(Beginning of MATERIAL FOR THE TASK)
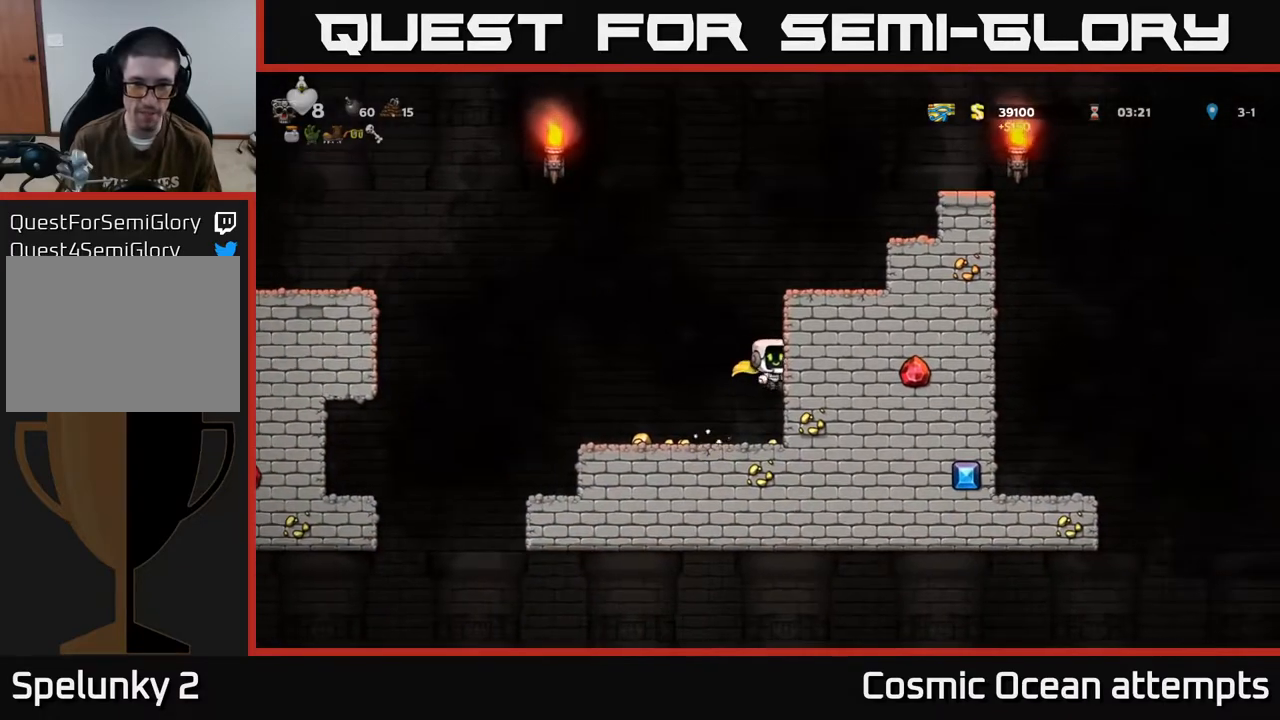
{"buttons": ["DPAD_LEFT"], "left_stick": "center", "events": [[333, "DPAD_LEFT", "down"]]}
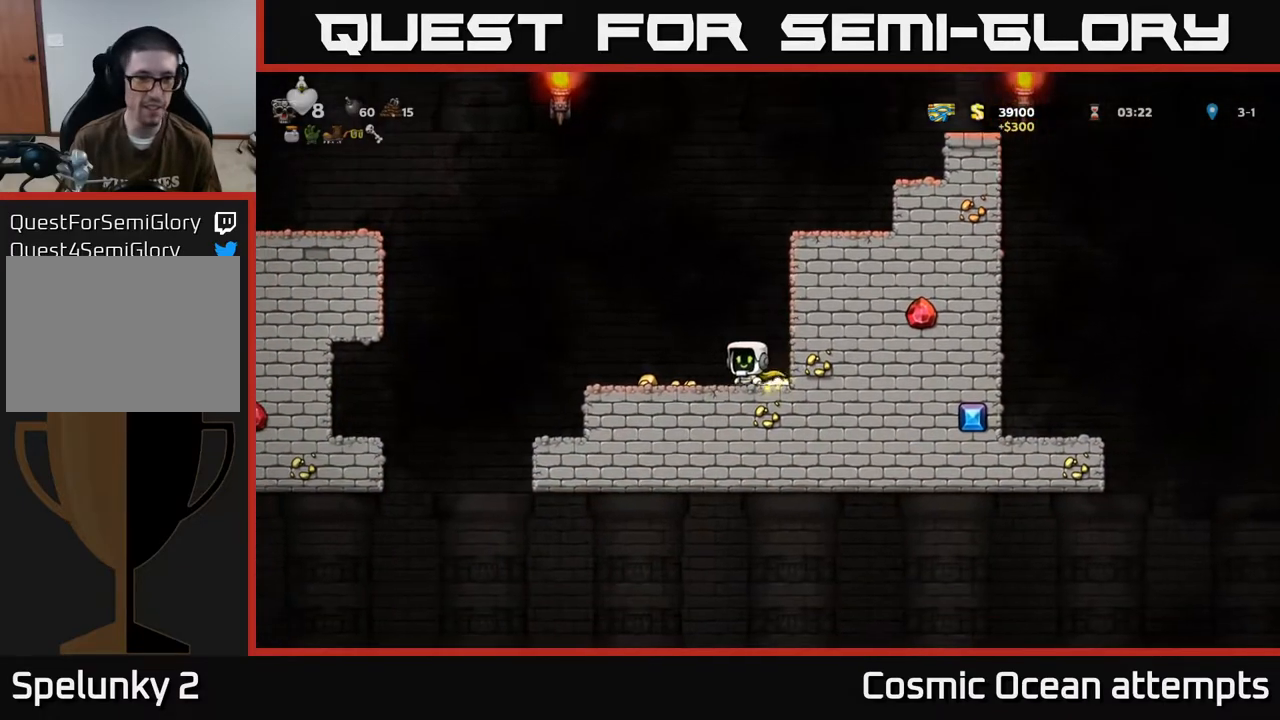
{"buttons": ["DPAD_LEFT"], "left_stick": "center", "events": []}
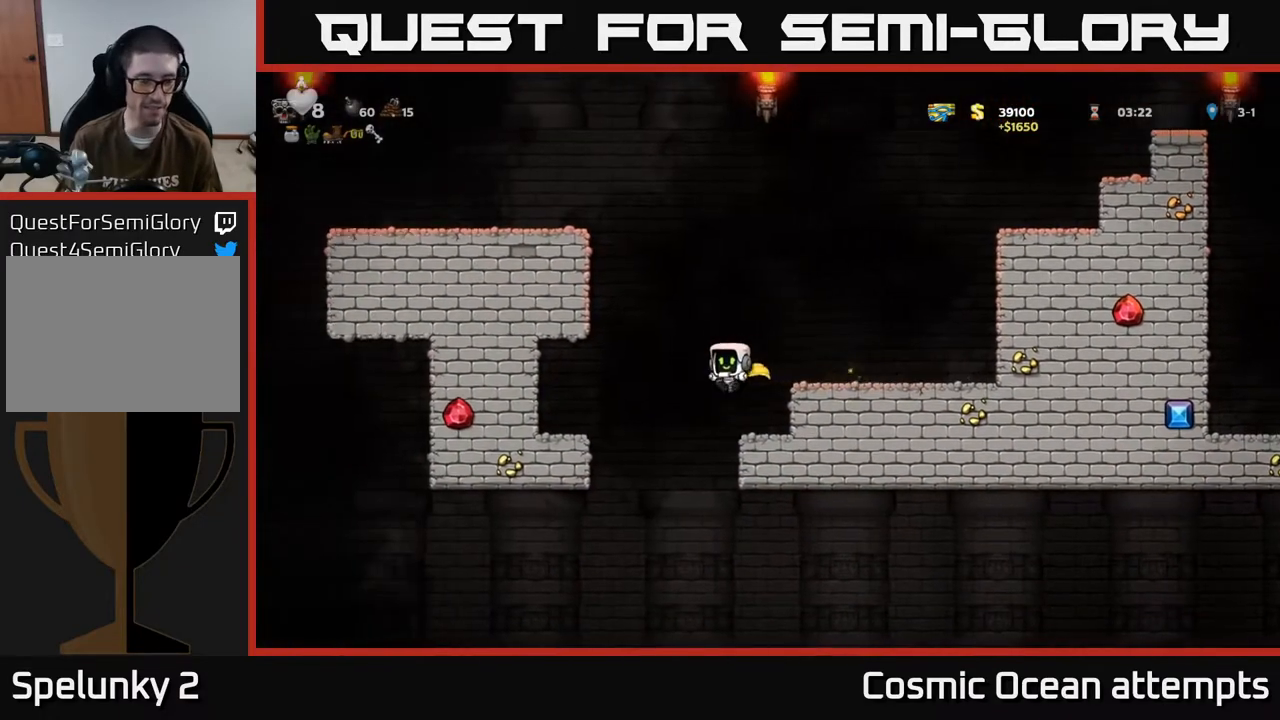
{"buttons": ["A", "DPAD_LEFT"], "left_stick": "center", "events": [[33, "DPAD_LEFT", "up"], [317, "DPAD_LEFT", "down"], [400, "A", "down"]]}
(End of MATERIAL FOR THE TASK)
(Beginning of MATERIAL FOR THE TASK)
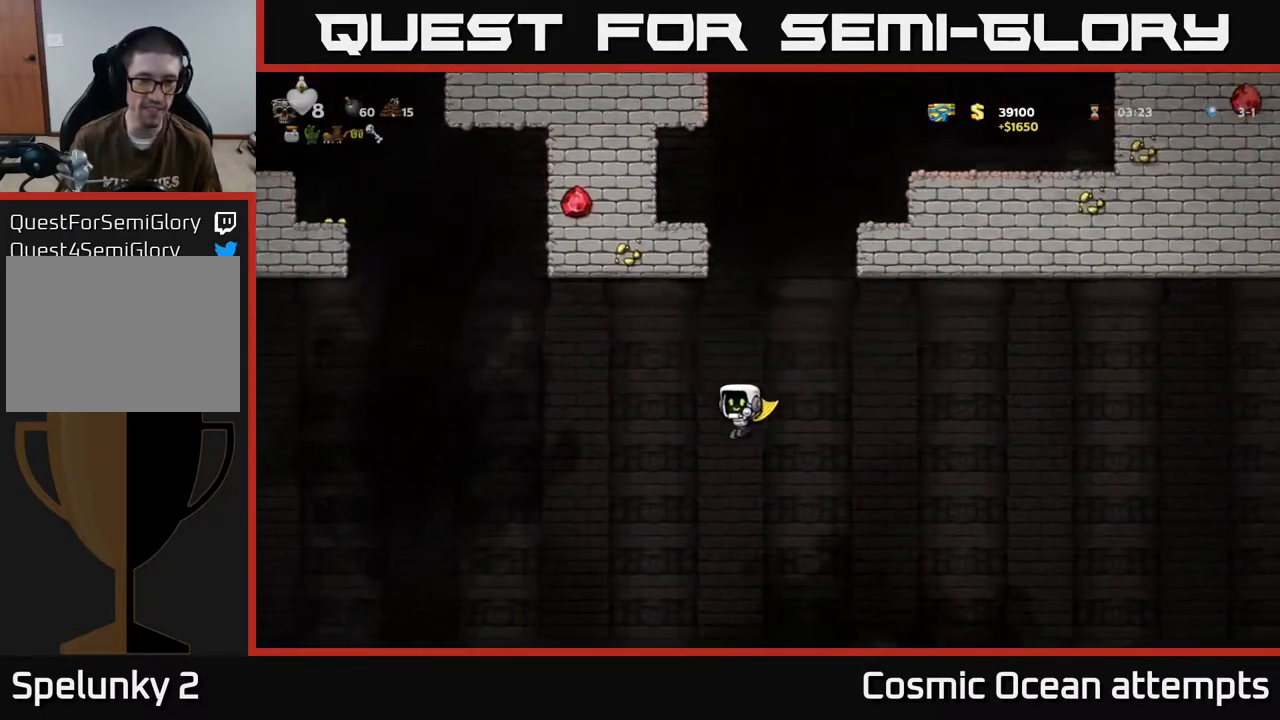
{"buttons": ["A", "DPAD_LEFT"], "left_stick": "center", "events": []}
(End of MATERIAL FOR THE TASK)
(Beginning of MATERIAL FOR THE TASK)
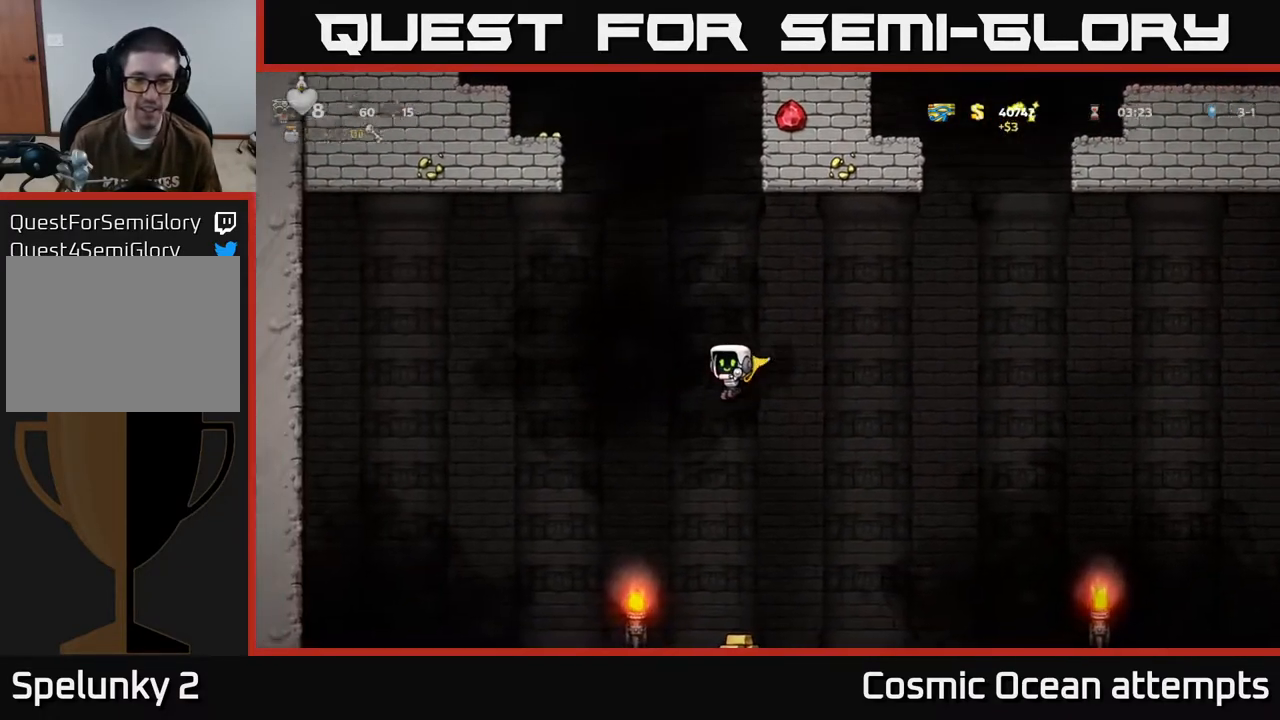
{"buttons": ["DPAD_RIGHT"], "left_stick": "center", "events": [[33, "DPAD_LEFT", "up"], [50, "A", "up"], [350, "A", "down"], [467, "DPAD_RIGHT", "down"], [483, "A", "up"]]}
(End of MATERIAL FOR THE TASK)
### EXERCISE PROMPT
Each line above that has "down" adds one to the count; say the final count with no other text.

### EXERCISE ANSWER
3